Join host Ronnie Lipschutz as he speaks with Dr. Suzanne Simard, Professor of Forestry and Conservation Sciences about the social life of trees. Her new book, Finding the Mother Tree–Discovering the Wisdom of the Forest, has just been published. According to Simard, communication between trees happens not in the air but deep below our feet in an incredibly dense, complex network of roots and chemical signals. … “In a single forest, a mother tree may be connected to hundreds of other trees.”

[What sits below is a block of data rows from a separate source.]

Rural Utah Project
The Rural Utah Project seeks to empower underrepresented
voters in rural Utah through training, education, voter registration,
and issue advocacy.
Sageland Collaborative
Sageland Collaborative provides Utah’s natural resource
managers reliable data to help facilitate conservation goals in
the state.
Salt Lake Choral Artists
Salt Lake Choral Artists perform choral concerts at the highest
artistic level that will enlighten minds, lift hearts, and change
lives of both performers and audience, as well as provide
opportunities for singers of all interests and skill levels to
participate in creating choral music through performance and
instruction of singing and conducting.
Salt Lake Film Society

Here is what Bookshop Santa Cruz wrote about Simard: “Suzanne Simard is a pioneer on the frontier of plant communication and intelligence; she’s been compared to Rachel Carson, hailed as a scientist who conveys complex, technical ideas in a way that is dazzling and profound…. Simard writes—in inspiring, illuminating, and accessible ways—how trees, living side by side for hundreds of years, have evolved, how they perceive one another, learn and adapt their behaviors, recognize neighbors, and remember the past; how they have agency about the future; elicit warnings and mount defenses, compete and cooperate with one another with sophistication, characteristics ascribed to human intelligence, traits that are the essence of civil societies—and at the center of it all, the Mother Trees: the mysterious, powerful forces that connect and sustain the others that surround them.”

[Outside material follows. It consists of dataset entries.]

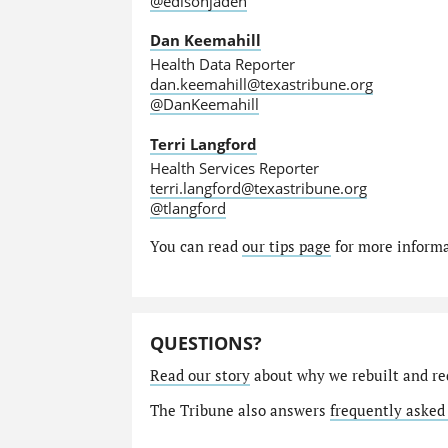
@edisonjaden
Dan Keemahill
Health Data Reporter
dan.keemahill@texastribune.org
@DanKeemahill
Terri Langford
Health Services Reporter
terri.langford@texastribune.org
@tlangford
You can read
our tips page
for more informat
QUESTIONS?
Read our story
about why we rebuilt and re
The Tribune also answers
frequently asked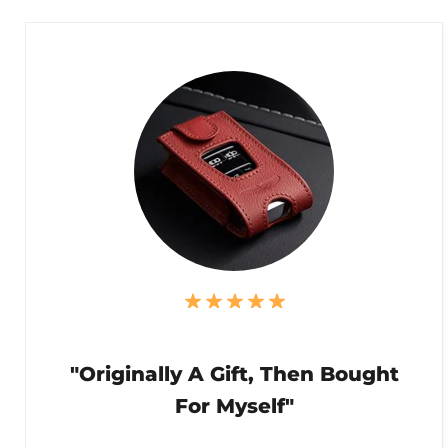
"Originally A Gift, Then Bought
For Myself"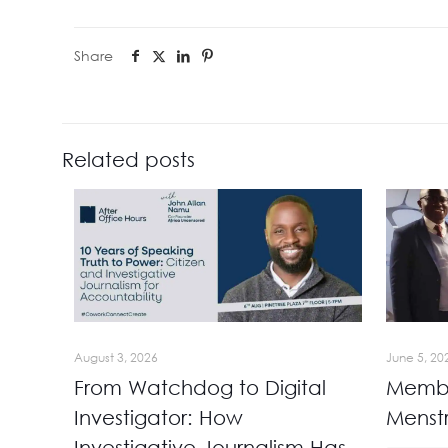
Share
Related posts
August 3, 2026
June 5, 20
From Watchdog to Digital
Membe
Investigator: How
Menst
Investigative Journalism Has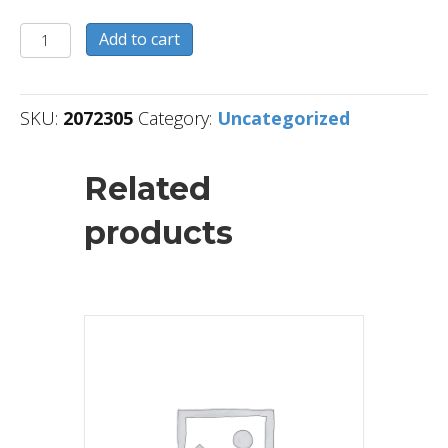
2072305
Add to cart
quantity
SKU:
2072305
Category:
Uncategorized
Related
products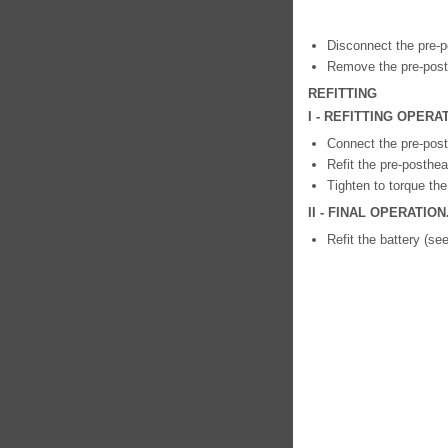
Disconnect the pre-p
Remove the pre-posth
REFITTING
I - REFITTING OPER
Connect the pre-post
Refit the pre-posthea
Tighten to torque th
II - FINAL OPERATION
Refit the battery (se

You can learn more about Simard’s work in “The Social Life of Forests,” New York Times Magazine, Dec. 2, 2020, and at The Mother Tree Project. If you search for “Suzanne Simard” on You Tube, you will turn up a dozen videos, including a TED talk, about her work.
The articles referred to in the show are:
Lincoln Taiz, et al, “Plants Neither Possess nor Require Consciousness,” Trends in Plant Science 24, #8 (August 2019): 677-87
Michael Pollan, “The Intelligent Plant,” The New Yorker, December 23, 2013.